Because I am also sixteen, with all the vain hopes a teenager is due and all the good sense from which she is absolved.

Because it was my turn.

Because I have a heart as well.

And because I was tired of waiting. Because it is time.

This is what they say about justice too, by the way, that it is slow. So that’s the other reason I told. It has taken Nora sixteen years, but she has finally exacted justice—by raising daughters who will see it served. She doesn’t see that yet. I’m only just starting to see it myself, a revelation seeded by, of all people, Nathan Templeton. This was what I started slowly to realize the afternoon he confessed everything to Nora in therapy. He was just trying to do right by a fallible parent. Apple too, for that matter. And, I’m finally realizing, us as well. We’ve been gathering wood for Nora’s fire, fanning the embers of her desperate, righteous cause. It feels different because she’s so good and she’s so right. But even Apple couldn’t quite believe her father’s “good enough” was good enough. Even Nathan knew he was wrong to bow to his dad’s corruptions. And us, we’ve been pure of heart, yes, on the side of the angels, on the side of our mother who is even holier than angels, but we have also hewn too close to her side.

Now we’re on our way. Our own way. Monday is trying to be brave about it. Our new plan is incautious and impulsive and unstable as dynamite. Not that we have dynamite. We will have to blow everything up without it.

“How will we get in?” Monday demands as quietly as she’s able, which is not very quiet.

From under puffy eyes, Mab smiles, which an hour ago we all imagined she might never do again. “I have the key.”

“He gave you the key to the plant?” Monday can’t believe it. Me neither, actually.

We have bundled up because it is late now, and the temperature’s dropped. We have worn our darkest clothes, even Monday, who did have to borrow some from us but did not require much cajoling to see that it was necessary to blend in with the night as much as possible. We are all breathing great puffs of white in the darkness. And Mab is forgiving me. She has not forgiven me yet, but she is working on it. And I am working on forgiving her back.

“He didn’t give it to me,” Mab says. “I copied it. I pretended to lose it down my underwear when he was teaching me magic, and when I went in the church to get it out, I used Pastor Jeff’s key-cutting machine.”

“Why?” Monday asks.

“‘I have an ill-divining soul,’” Mab says.

“I do not know what that means,” Monday says.

“It’s Romeo and Juliet,” Mab explains.

“I do not know what that means anyway,” Monday says.

Mab looks at me, and I look at her. “Just in case,” she says.

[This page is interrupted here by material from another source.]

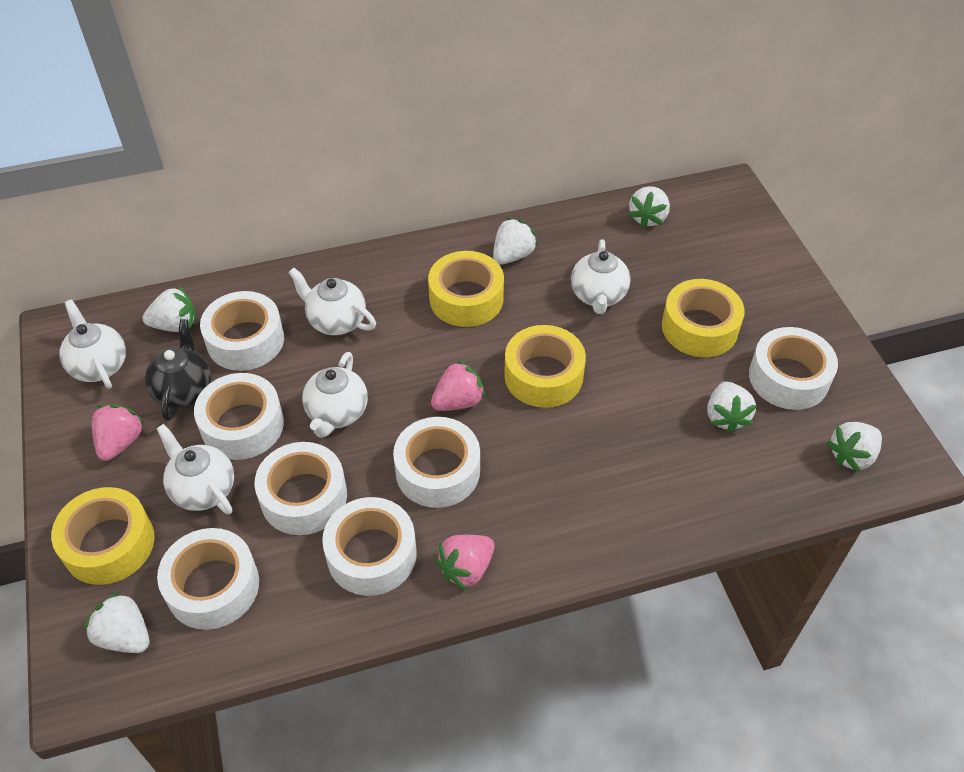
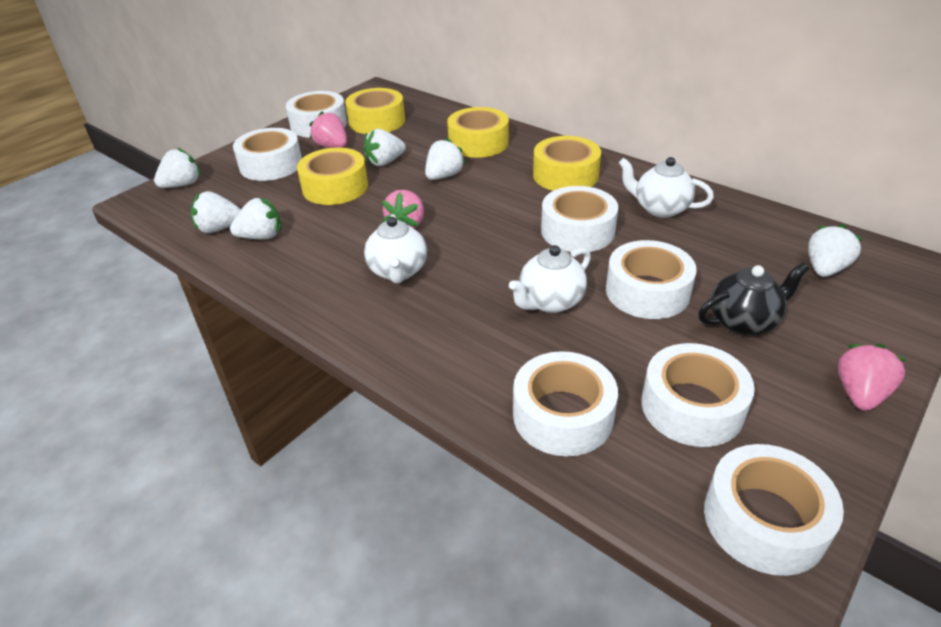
white teapot: 5 -> 3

There are Christmas lights winking cheerily from a few houses, our neighbors, our fellow citizens, survivors. I am praying no one will hear us, step out onto a creaking front step, turn on a porch light, and ask what the hell we think we’re doing in the middle of this night. But I am confident that if they do, and if we tell them, they will join arms and come along to help. We are all in this together now.

But Bourne sleeps on.

We cross Maple and the cemetery, and I find our father with my eyes. I wonder if he would applaud what we’re doing or chastise us for the foolishness we are about to undertake. If he were angry, I would remind him that the worst that can happen is we could all die, and then I’d ask him how it is, and if it isn’t after all worth it maybe for such a righteous cause. If we could sit and chat and compare stories, my father and I, reflect and philosophize, I am certain he would conclude what we have concluded, that there is nowhere his daughters could be right now but where we are.